— Çıkarılan metin —
┏━━

Friday, September 04, 2015

Parmak ısırtan kariyer: Mehmet Emre Atasoy

Parmak ısırtan kariyer: Mehmet Emre Atasoy
Geri
İleri

Babası Ankaragücü'nün eski kaptanı İskender Atasoy. Amcası eski Süper Lig hakemi Ethem Atasoy. Hacettepe Bilgisayar Mühendisliği mezunu. ODTÜ'de yüksek lisans ve doktora yaptı. Lisanslı yüzücü. ASELSAN'da uzman mühendis. Ve son olarak Süper Lig'in yeni hakemi. 30 yaşında olmasına rağmen birbiri ardına yakaladığı başarıları Süper Lig'de de devam ettirmek istiyor.


Röportaj: Rasim Artagan / TamSaha
Bu sezon Süper Lig kadrosuna alınan dört hakemden birisiniz. Sizi biraz tanıyabilir miyiz?
1985 Ankara doğumluyum. 2004 Aralık ayında İstanbul'da hakemliğine başladım. 2008 yılında Ankara'da ulusal hakem oldum. 7 senedir ulusal klasmandaydım. Hacettepe Bilgisayar Mühendisliği mezunuyum. ODTÜ'de yüksek lisans yaptım. Şu an halen bilişim sistemlerinde doktora yapıyorum. Aynı zamanda ASELSAN'da uzman mühendis olarak çalışıyorum. Mesleğim bilgisayar mühendisliği.
Peki, hakemlik aklınıza nereden geldi?

┗━━

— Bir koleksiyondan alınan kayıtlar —
┏━━

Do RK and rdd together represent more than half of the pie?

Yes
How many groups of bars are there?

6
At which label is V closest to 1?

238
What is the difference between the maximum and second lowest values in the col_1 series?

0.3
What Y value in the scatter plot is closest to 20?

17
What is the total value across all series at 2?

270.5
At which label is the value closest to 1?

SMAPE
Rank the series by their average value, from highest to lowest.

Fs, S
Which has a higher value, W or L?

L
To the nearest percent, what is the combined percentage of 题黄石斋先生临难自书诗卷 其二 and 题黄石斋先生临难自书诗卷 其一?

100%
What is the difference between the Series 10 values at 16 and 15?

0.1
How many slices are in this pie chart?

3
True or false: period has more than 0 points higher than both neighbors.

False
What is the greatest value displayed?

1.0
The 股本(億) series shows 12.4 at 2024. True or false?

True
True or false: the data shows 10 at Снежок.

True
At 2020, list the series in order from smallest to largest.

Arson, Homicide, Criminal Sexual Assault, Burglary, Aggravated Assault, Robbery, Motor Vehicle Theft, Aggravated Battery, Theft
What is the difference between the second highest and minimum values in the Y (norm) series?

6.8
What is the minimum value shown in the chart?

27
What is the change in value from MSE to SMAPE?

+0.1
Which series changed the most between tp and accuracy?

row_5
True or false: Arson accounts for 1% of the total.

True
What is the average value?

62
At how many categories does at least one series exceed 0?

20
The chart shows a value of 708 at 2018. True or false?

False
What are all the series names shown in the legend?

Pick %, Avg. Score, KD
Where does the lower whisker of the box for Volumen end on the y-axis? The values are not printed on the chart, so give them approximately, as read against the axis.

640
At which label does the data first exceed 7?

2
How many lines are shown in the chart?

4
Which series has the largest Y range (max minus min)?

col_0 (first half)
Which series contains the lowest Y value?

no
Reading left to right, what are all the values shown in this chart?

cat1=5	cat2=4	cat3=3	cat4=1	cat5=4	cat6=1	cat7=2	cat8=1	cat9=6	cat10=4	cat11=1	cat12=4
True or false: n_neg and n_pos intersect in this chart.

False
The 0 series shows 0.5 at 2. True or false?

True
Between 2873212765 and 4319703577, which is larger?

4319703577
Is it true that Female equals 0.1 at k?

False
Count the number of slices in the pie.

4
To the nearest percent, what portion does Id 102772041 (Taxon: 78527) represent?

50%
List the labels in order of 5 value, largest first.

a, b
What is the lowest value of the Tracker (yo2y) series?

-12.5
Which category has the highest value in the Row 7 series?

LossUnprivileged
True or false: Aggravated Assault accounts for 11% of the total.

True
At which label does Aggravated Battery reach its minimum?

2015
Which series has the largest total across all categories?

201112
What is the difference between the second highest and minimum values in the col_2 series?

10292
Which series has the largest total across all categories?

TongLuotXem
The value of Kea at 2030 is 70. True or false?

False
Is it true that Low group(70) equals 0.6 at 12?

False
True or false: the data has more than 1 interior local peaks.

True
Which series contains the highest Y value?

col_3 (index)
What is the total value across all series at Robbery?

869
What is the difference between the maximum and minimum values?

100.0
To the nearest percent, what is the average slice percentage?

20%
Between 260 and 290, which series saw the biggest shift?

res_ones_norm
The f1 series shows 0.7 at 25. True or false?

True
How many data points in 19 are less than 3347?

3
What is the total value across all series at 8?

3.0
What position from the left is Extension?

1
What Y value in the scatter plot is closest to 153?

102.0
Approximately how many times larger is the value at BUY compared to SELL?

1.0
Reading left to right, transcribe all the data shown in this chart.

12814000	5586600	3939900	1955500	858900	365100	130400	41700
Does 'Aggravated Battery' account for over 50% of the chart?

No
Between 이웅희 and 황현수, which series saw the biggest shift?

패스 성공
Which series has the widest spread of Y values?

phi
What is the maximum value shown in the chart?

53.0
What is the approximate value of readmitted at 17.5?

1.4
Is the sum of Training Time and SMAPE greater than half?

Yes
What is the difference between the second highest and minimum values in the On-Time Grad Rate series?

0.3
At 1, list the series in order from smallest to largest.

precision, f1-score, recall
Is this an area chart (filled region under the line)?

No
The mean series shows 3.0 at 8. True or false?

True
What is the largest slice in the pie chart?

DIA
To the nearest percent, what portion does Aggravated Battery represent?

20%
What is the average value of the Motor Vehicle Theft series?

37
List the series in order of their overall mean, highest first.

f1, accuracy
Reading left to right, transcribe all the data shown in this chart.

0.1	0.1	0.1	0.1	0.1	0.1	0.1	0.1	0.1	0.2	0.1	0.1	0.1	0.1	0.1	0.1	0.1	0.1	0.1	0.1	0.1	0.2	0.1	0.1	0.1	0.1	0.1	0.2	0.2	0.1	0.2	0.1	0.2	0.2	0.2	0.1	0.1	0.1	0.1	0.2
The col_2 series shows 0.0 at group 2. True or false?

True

┗━━

— Görev hakkında —
Hakem röportajında "Babası Ankaragücü'nün eski" sözleriyle başlayıp "devam ettirmek istiyor." sözlerine kadar süren kısmı hiç değiştirmeden yinele. Kayıtlar, metinden bağımsız ayrı bir malzemedir.

— Beklenen yanıt —
Babası Ankaragücü'nün eski kaptanı İskender Atasoy. Amcası eski Süper Lig hakemi Ethem Atasoy. Hacettepe Bilgisayar Mühendisliği mezunu. ODTÜ'de yüksek lisans ve doktora yaptı. Lisanslı yüzücü. ASELSAN'da uzman mühendis. Ve son olarak Süper Lig'in yeni hakemi. 30 yaşında olmasına rağmen birbiri ardına yakaladığı başarıları Süper Lig'de de devam ettirmek istiyor.